[Data extract]

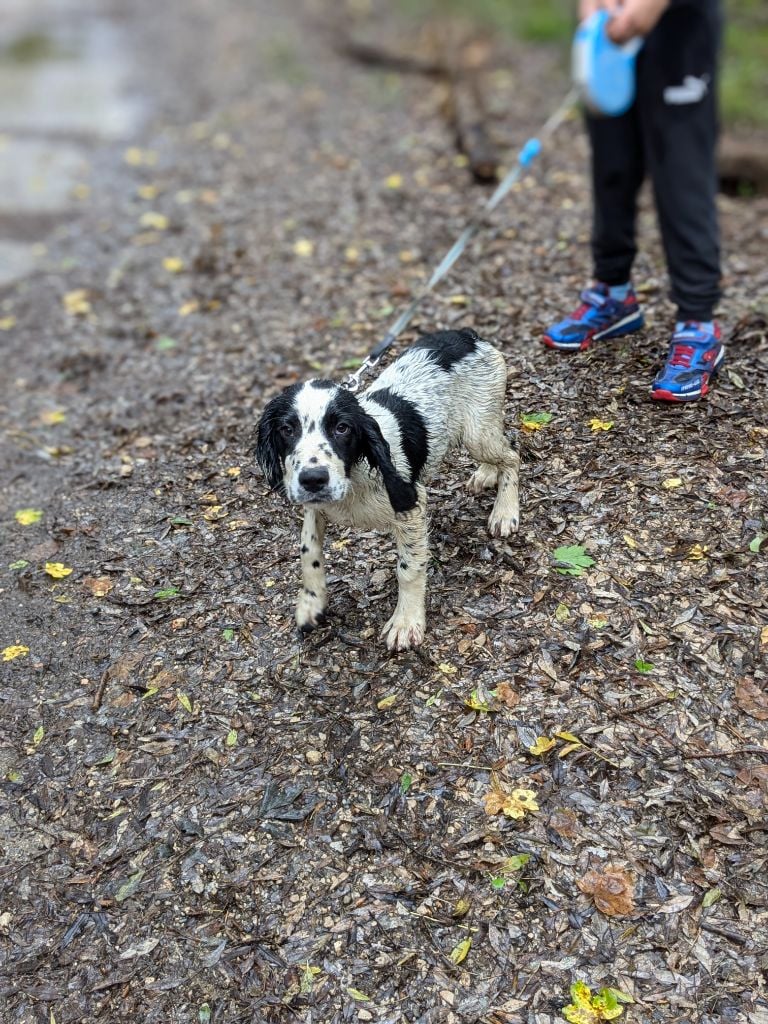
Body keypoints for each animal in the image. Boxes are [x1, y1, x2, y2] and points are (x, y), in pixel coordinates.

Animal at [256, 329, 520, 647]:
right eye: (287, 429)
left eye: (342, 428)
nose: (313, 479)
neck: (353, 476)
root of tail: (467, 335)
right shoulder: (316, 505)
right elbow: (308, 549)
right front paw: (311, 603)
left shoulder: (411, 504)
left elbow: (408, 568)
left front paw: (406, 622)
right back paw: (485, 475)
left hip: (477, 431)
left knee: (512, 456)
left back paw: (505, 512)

[/Data extract]
[Data extract]

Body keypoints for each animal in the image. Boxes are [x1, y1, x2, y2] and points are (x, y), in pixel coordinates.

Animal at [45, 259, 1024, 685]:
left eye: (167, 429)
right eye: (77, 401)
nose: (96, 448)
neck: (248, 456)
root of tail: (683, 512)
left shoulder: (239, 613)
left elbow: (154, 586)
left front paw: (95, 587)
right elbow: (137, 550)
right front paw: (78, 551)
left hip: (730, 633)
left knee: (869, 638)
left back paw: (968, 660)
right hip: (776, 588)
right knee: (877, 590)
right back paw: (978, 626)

[/Data extract]

• **Problem statement**
Of all the entries above, repeat only the lines from the line that has "left front paw: (406, 622)" to the line that has "left back paw: (505, 512)", both lines included, exactly.

• **Finished task**
left front paw: (406, 622)
right back paw: (485, 475)
left hip: (477, 431)
left knee: (512, 456)
left back paw: (505, 512)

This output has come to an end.